Esse tema ganhou destaque no retorno das atividades legislativas em Brasília na última segunda-feira (2). Na oportunidade, o presidente da Câmara dos Deputados, Hugo Motta, confirmou que a discussão sobre o fim dessa escala será levada ao plenário ainda no primeiro semestre deste ano.
Fim da escala 6×1 é prioridade do governo Lula
O encerramento da escala 6×1 é uma prioridade absoluta do governo federal para 2026, conforme previsto na Mensagem ao Congresso enviada pelo presidente Lula. A proposta tem apoio de ministros e líderes governamentais e busca promover um equilíbrio maior entre a vida profissional e o descanso, garantindo melhor qualidade de vida para os trabalhadores.
Porém, a decisão não é simples.
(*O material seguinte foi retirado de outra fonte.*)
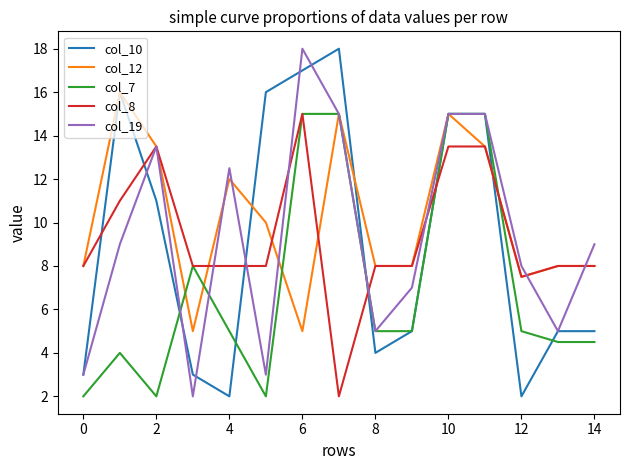

Which series has the largest total across all categories?

col_12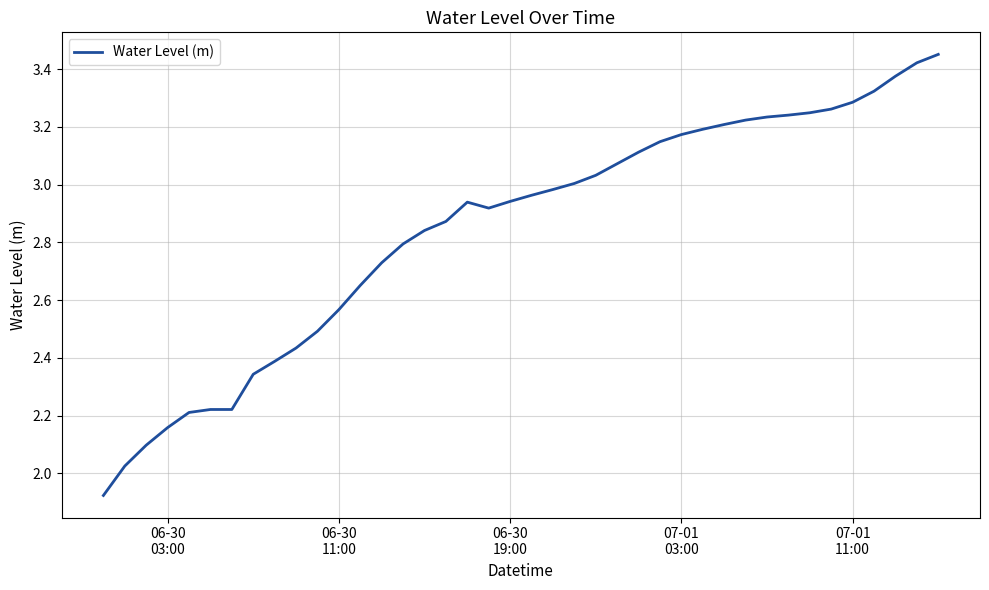

What is the difference between the maximum and minimum values?

1.5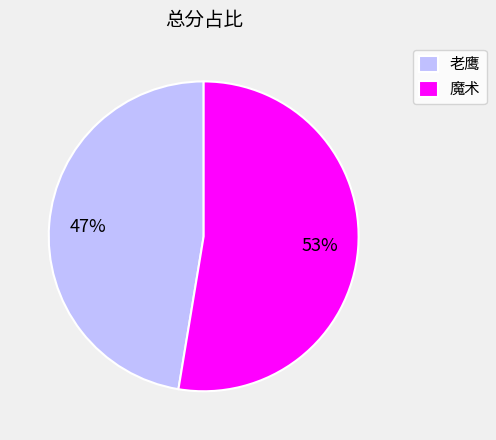

To the nearest percent, what portion does 魔术 represent?

53%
É necessário ouvir tanto os trabalhadores quanto os empregadores, conforme destacou o presidente da Câmara, para alcançar um resultado que contemple equilíbrio e responsabilidade na definição do futuro da escala.
Situação atual no Congresso
A tramitação da pauta ocorre simultaneamente na Câmara e no Senado, com propostas divergentes entre as duas casas legislativas. Enquanto a Câmara aprovou a redução gradual da jornada semanal de 44 para 40 horas, rejeitou o fim da escala 6×1. Já o Senado aprovou tanto o fim da escala 6×1 quanto a redução da jornada para 36 horas semanais, sem cortes salariais.
O próximo passo será o debate da PEC 6×1 no plenário da Câmara, que exigirá uma análise detalhada e a escuta de todos os envolvidos. No Senado, aguarda-se a votação definitiva da proposta aprovada.
Essas diferenças reforçam a possibilidade de que o governo encaminhe um projeto unificado para harmonizar as propostas e agilizar a aprovação final, de modo a beneficiar milhões de brasileiros que enfrentam essa jornada.
Expectativas para os próximos meses
A ministra Gleisi Hoffmann declarou que a expectativa é que uma proposta definitiva seja aprovada ainda no primeiro semestre de 2026. Trata-se de um debate fundamental que coloca em evidência um tema essencial para o bem-estar dos trabalhadores no país.